Assalamu'alaikum wr wb

                Hari itu suasana kelas terasa begitu panas dan menegangkan. Dosenku marah besar akibat ulah sebagian mahasiswanya yang katakanlah ‘kurang bertanggungjawab’ terhadap dirinya sendiri. Aku yang datang terlambat. Bukan masalah itu, bahkan aku tidak include ke dalam sekumpulan mahasiswa tersebut. Dan, entahlah bahkan aku tak sedikitpun punya keberanian untuk angkat bicara sekedar membela anak-anakku, atau mungkin aku tak mau berurusan dengan dosen tersebut , atau mungkin aku tak peduli urusan kelas, yang terpenting aku belajar dengan baik dan hanya care dengan urusan organisasi atau hal semacam apalah itu. 

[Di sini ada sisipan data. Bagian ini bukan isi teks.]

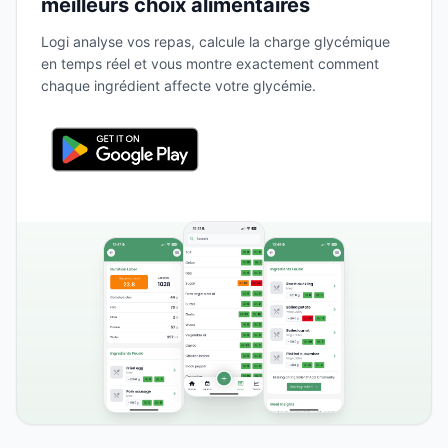
meilleurs choix alimentaires
Logi analyse vos repas, calcule la charge glycémique
en temps réel et vous montre exactement comment
chaque ingrédient affecte votre glycémie.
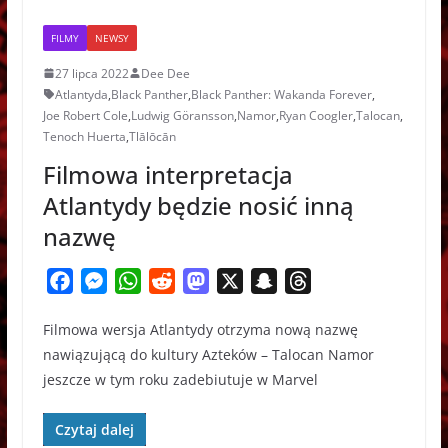
(2026) – Recenzja
FILMY
NEWSY
27 lipca 2022
Dee Dee
Atlantyda
,
Black Panther
,
Black Panther: Wakanda Forever
,
Joe Robert Cole
,
Ludwig Göransson
,
Namor
,
Ryan Coogler
,
Talocan
,
Tenoch Huerta
,
Tlālōcān
Filmowa interpretacja
Atlantydy będzie nosić inną
nazwę
F
M
W
R
M
X
S
T
a
e
h
e
a
n
h
Filmowa wersja Atlantydy otrzyma nową nazwę
c
s
a
d
s
a
r
nawiązującą do kultury Azteków – Talocan Namor
e
s
t
d
t
p
e
jeszcze w tym roku zadebiutuje w Marvel
b
e
s
i
o
c
a
o
n
A
t
d
h
d
Czytaj dalej
o
g
p
o
a
s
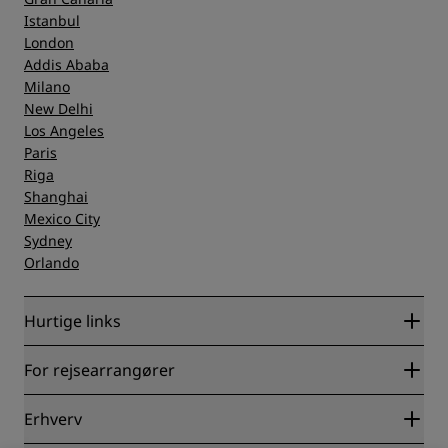
Istanbul
London
Addis Ababa
Milano
New Delhi
Los Angeles
Paris
Riga
Shanghai
Mexico City
Sydney
Orlando
Hurtige links
Radisson Rewards
For rejsearrangører
Garanti for laveste online pris
Blog
Partnere
Erhverv
Destinationer
Rejsebureauer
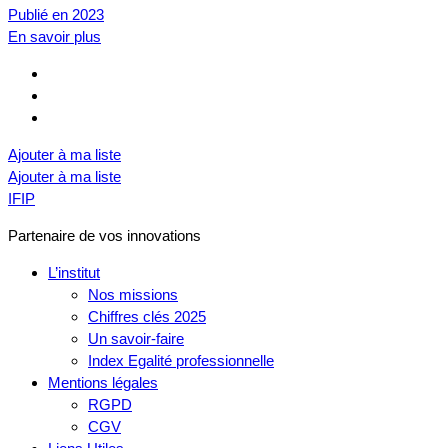
Publié en 2023
En savoir plus
Ajouter à ma liste
Ajouter à ma liste
IFIP
Partenaire de vos innovations
L’institut
Nos missions
Chiffres clés 2025
Un savoir-faire
Index Egalité professionnelle
Mentions légales
RGPD
CGV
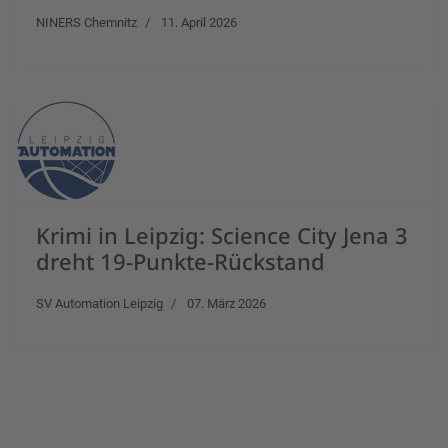
NINERS Chemnitz
11. April 2026
Krimi in Leipzig: Science City Jena 3
dreht 19-Punkte-Rückstand
SV Automation Leipzig
07. März 2026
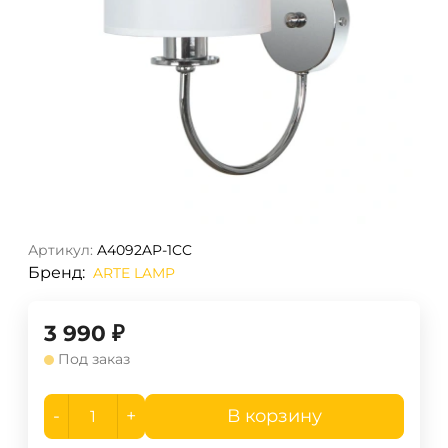
Артикул:
A4092AP-1CC
Бренд:
ARTE LAMP
3 990
₽
Под заказ
-
+
В корзину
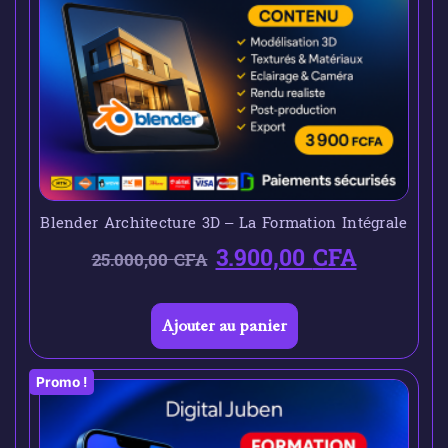
Blender Architecture 3D – La Formation Intégrale
3.900,00
CFA
25.000,00
CFA
Ajouter au panier
Promo !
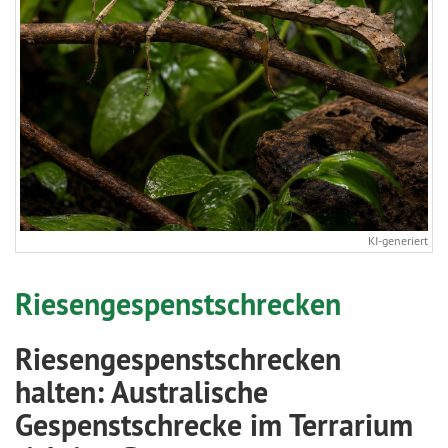
KI-generiert
Riesengespenstschrecken
Riesengespenstschrecken
halten: Australische
Gespenstschrecke im Terrarium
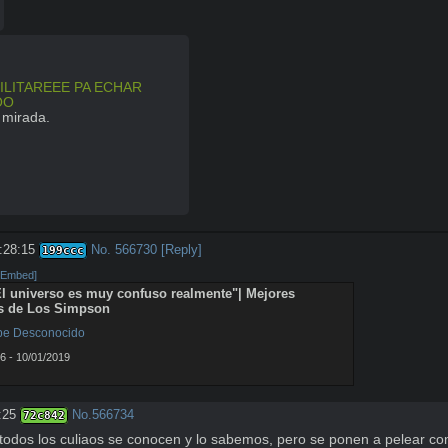
LITAREEE PA ECHAR 
OO
 mirada.
:28:15
No.
566730
[Reply]
199ccc
[Embed]
l universo es muy confuso realmente"| Mejores 
 de Los Simpson
ibe Desconocido
6 - 10/01/2019
:25
No.
566734
72c842
dos los culiaos se conocen y lo sabemos, pero se ponen a pelear com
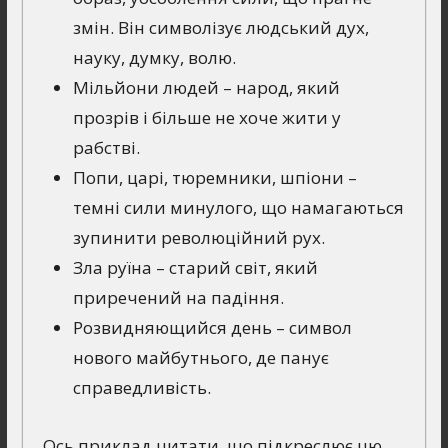
змін. Він символізує людський дух,
науку, думку, волю.
Мільйони людей – народ, який
прозрів і більше не хоче жити у
рабстві.
Попи, царі, тюремники, шпіони –
темні сили минулого, що намагаються
зупинити революційний рух.
Зла руїна – старий світ, який
приречений на падіння.
Розвидняющийся день – символ
нового майбутнього, де панує
справедливість.
Ось приклад цитати, що підкреслює цю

                Minggu lalu Hima EDSA mengadakan acara English week, pada hari itu jadwal cake decoration, dan setiap kelas mengirimkan perwakilannya sebanyak 3 orang. 3 orang tersebut memang memberikan surat izin, namun sebagian besar yang lain membolos, bahkan hanya ada 4 orang anak yang masuk kelas including me of course.  Luar biasa beliau mengomel dan marah besar. Sebagai mahasiswa kami hanya berfikir bahwa membolos adalah hal yang biasa, bahkan kami diberi kesempatan membolos sebanyak 4 kali. Tak bisa dipungkiri bahwa kata-kata beliau memang menyakitkan, sikapnya yang kurang dewasa hingga mengusir anak-anak tersebut dari kelas di minggu selanjutnya, bahka beliau tak mau kami temui untuk sekedar meminta maaf, namun ada satu hal yang membuatku tercengang dengan apa yang beliau katakana “Orang tua kalian sudah mempercayakan kepada kalian bahwa kalian akan kuliah, belajar dengan baik, tapi kenyataannya kalian malah membolos dan duduk-duduk di luar sana. Lalu pikirkan pula anak-anak di luar sana yang tidak bisa kuliah karena kalian diterima di universitas ini”

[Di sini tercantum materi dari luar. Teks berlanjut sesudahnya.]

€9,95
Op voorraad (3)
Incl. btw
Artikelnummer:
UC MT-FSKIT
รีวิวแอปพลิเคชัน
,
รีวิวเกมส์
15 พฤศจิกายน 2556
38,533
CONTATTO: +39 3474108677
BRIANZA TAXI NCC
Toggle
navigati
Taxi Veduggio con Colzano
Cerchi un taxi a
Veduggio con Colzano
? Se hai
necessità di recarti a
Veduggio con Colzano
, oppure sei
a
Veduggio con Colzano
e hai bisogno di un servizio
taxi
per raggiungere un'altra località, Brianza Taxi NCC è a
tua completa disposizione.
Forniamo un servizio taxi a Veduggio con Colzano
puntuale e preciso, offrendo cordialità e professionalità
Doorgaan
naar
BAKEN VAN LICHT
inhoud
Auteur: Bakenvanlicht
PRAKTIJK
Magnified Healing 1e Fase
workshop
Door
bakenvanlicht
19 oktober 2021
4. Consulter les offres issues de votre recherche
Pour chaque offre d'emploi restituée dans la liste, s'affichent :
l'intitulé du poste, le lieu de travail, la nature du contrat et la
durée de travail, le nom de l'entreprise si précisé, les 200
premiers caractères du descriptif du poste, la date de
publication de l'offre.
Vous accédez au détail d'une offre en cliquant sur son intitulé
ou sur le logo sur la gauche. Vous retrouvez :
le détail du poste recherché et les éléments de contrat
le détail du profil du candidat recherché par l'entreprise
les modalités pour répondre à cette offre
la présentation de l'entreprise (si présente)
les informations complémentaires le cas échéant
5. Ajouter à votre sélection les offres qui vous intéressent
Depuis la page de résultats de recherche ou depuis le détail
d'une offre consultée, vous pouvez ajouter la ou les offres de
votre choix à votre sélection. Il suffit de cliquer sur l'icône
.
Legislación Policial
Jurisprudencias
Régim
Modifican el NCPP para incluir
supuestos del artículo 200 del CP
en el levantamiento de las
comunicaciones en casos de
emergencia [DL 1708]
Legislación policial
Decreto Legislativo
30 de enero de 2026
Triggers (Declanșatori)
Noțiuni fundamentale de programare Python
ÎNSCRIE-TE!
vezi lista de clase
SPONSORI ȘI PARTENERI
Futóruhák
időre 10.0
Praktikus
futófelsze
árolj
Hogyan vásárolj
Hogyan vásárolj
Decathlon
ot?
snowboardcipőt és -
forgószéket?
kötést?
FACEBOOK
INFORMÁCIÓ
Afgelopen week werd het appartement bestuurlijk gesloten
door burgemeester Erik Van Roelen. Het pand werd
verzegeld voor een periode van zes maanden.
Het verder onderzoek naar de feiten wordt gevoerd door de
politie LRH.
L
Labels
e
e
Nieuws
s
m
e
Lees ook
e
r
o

                Right!! Setiap takdir, setiap karunia yang Alloh berikan kepada kita adalah amanah. Sudah seharusnya kita bersyukur dan menjalankan amanah itu dengan baik. Rajin mengikuti kelas merupakan salah satu bukti bahwa kita sungguh-sungguh untuk belajar, minimal itu saja dan outputnya pun harus sesuai. Ingat ya guys, kita di sini yang hanya duudk manis menimba ilmu, di sana ada tangan-tangan yang bekerja keras demi masa depan kita, demi kebahagiaan kita, mereka adalah orang tua kita. Jika kalian belum bisa menjalankan amanah ini karena Alloh, maka setidaknya pikirkankah tentang orang tua kalian, maka kalian akan menemukan betapa kuasanya Alloh menaruh kasih sayang pada hati kedua orang tua kita sehingga kita bisa merasakan semua kebahagiaan ini.